1. **`System.Diagnostics`** — InboundAPI forbids the whole namespace; SiteRuntime
   forbids only `.Process`. → **Forbid `.Process` only** (allow `Stopwatch`, `Debug`,
   `Activity`). *Slightly loosens InboundAPI on harmless types; matches the real runtime.*
2. **`System.Net`** — SiteRuntime forbids only `Sockets`+`Http`; others forbid all. →
   **Forbid all `System.Net`** (scripts use the `ExternalSystem` helper for HTTP).
   *Slightly tightens SiteRuntime; safe.*
3. **`System.Threading`** — CentralUI allows most of it. → **Forbid all except Tasks +
   CancellationToken(Source)** (matches the real runtime). *Tightens the CentralUI editor.*

**Net effect:** the unified policy ≈ SiteRuntime's runtime policy (the gate that
actually executes) + InboundAPI's reflection hardening + all-`System.Net` +
`InteropServices`/`Win32`. Because SiteRuntime already enforces ~this at execution
time, no script that currently deploys-and-runs newly breaks; several real gaps close
(the deploy gate becomes real; the editor stops under-warning; reflection escapes are
blocked everywhere).

## Layering / cycle check

`ScriptAnalysis → { Commons, Microsoft.CodeAnalysis.* }`. Referenced by TemplateEngine,
SiteRuntime, InboundAPI, CentralUI. None of those are referenced *by* Commons, and
ScriptAnalysis references none of them → **no cycles**.

## Test strategy

- **New `ScriptAnalysis.Tests`** — adversarial corpus that must all yield violations:
  namespace alias, `using static`, `global::`, `typeof(x).Assembly.GetType("System.IO.File")`,
  `dynamic`, `Activator`, `InteropServices`, `Microsoft.Win32`. Legit scripts must be
  clean: `await Task`, `Stopwatch`, LINQ, `Math`, `CancellationToken`. `ParseDiagnostics`
  catches syntax errors; `Compile(..., typeof(ScriptCompileSurface))` catches
  undefined-symbol/type errors **and** accepts real API-using scripts.
- **Drift parity test** — reflect over `ScriptGlobals` vs `ScriptCompileSurface` (and
  `TriggerExpressionGlobals` vs `TriggerCompileSurface`); assert public member-name parity
  so the stub can't silently drift.
- **Preserve & re-point existing tests** — `ScriptCompilerTests`,
  `ForbiddenApiCheckerTests`, `ScriptAnalysisServiceTests` (+ async-resolve, console),
  `ScriptCompilationServiceTests`, `TrustModelSemanticTests`, `SandboxTests` must stay
  green against the delegating implementations (adjust expected wording where messages change).
- **Adversarial deploy test** (TemplateEngine integration) — a bypass script **fails to deploy**.

## Migration sequencing

- **Wave 0 — spike (M3.0):** confirm `ScriptCompileSurface` can mirror `ScriptGlobals`
  with Commons-only deps; confirm package refs resolve in the new project.
- **Wave 1 — foundation (M3.1):** build `ScriptAnalysis` (policy + validator + compiler +
  surfaces) with its full test suite.
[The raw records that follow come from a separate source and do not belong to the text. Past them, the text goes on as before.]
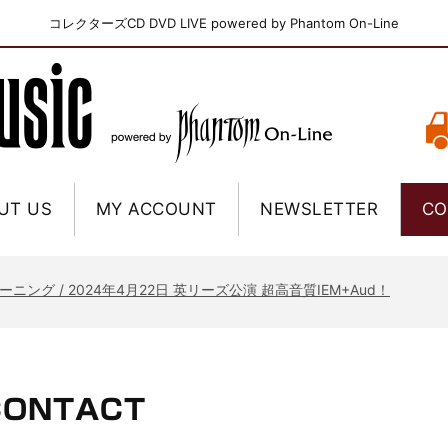
コレクターズCD DVD LIVE powered by Phantom On-Line
UT US
MY ACCOUNT
NEWSLETTER
CO
ニー / 1979年5月8+9日 コロラド州 2公演 SBD 完全収録！
FB / 2024年7月28日 フジロック’24公演 超高音質AI-SBD！
ーニング / 2024年4月22日 英リーズ公演 超高音質IEM+Aud！
ー・ジョエル / 2024年3月24日 100Aniv. 米M.S.G公演 完全収録！
/ 2024年6月3日 カーディフ公演 IEM/AUD 完全収録！
ーピオンズ / 2024年6月15日 リスボン公演 FHD 完全収録！
CONTACT
スキン / 2024年6月9日 ドイツ ROCK AM RING 公演 FHD 完全収録！
・ギャラガー / 2024年6月1日 英国シェフィールド公演 完全収録！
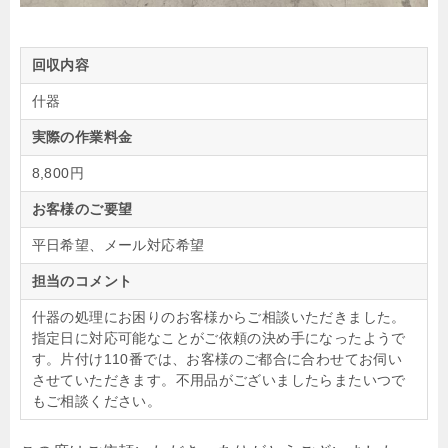
回収内容
什器
実際の作業料金
8,800円
お客様のご要望
平日希望、メール対応希望
担当のコメント
什器の処理にお困りのお客様からご相談いただきました。
指定日に対応可能なことがご依頼の決め手になったようで
す。片付け110番では、お客様のご都合に合わせてお伺い
させていただきます。不用品がございましたらまたいつで
もご相談ください。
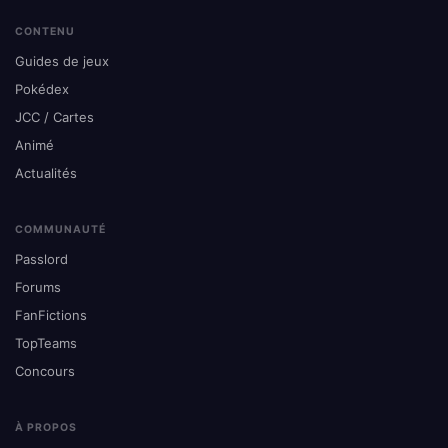
CONTENU
Guides de jeux
Pokédex
JCC / Cartes
Animé
Actualités
COMMUNAUTÉ
Passlord
Forums
FanFictions
TopTeams
Concours
À PROPOS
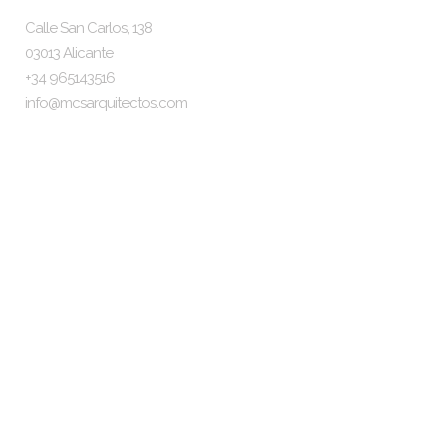
Calle San Carlos, 138
03013 Alicante
+34 965143516
info@mcsarquitectos.com
Síguenos
Información
El Estudio
El Equipo
Nuestros Clientes
Aviso Legal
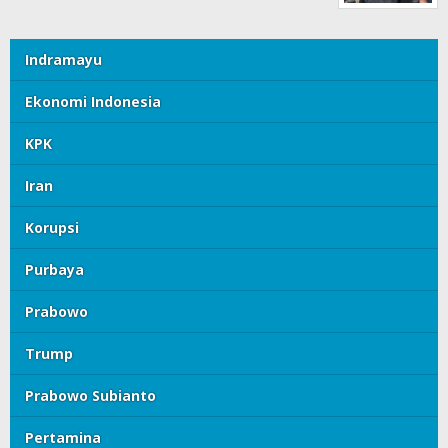
Indramayu
Ekonomi Indonesia
KPK
Iran
Korupsi
Purbaya
Prabowo
Trump
Prabowo Subianto
Pertamina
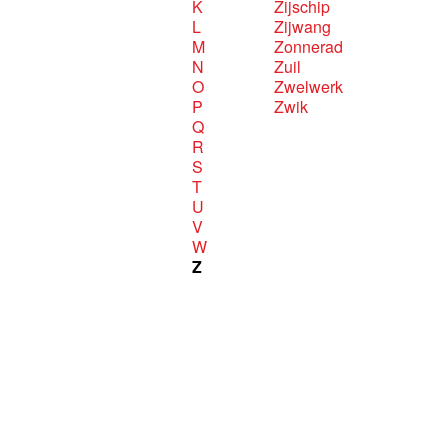
K
Zijschip
L
Zijwang
M
Zonnerad
N
Zuil
O
Zwelwerk
P
Zwik
Q
R
S
T
U
V
W
Z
Everything else depends on this.
- **Wave 2 — consumers (M3.2–M3.5, parallelizable, disjoint projects):** TemplateEngine ∥
  SiteRuntime ∥ InboundAPI ∥ CentralUI each delegate to the shared analyzer; each keeps
  its own tests green. *Pathspec commits to avoid shared-index contamination.*
- **Wave 3 — integration + docs (M3.6):** full-solution build; targeted tests across all
  five projects + adversarial deploy test; docs (Component-TemplateEngine / -SiteRuntime /
  -InboundAPI / -Commons, README + CLAUDE.md component list, remove the "SECURITY
  LIMITATION / advisory" notes now that the gate is real); fixture cleanup for any
  latent-invalid scripts the real compile surfaces.

## Risks

- **Policy change surfaces latent-invalid fixtures/scripts** — budgeted in Wave 3
  (same risk the original plan flagged for M3.4).
- **`ScriptCompileSurface` drift** vs real `ScriptGlobals` — mitigated by the parity test.
- **Touching four working, security-sensitive components** — mitigated by
  behavior-preserving delegation + keeping each consumer's existing tests + the
  classification-driven review chain (high-risk = serial spec→code review).

## Out of scope

- Physically unifying the **executing** globals types (`ScriptGlobals`, `SandboxScriptHost`)
  — they stay with their owners; only the compile-surface stub + trust policy are shared.
- A true runtime sandbox (restricted `AssemblyLoadContext` / out-of-process) — still
  future work; the static gate is defence-in-depth, as already noted in InboundAPI-015.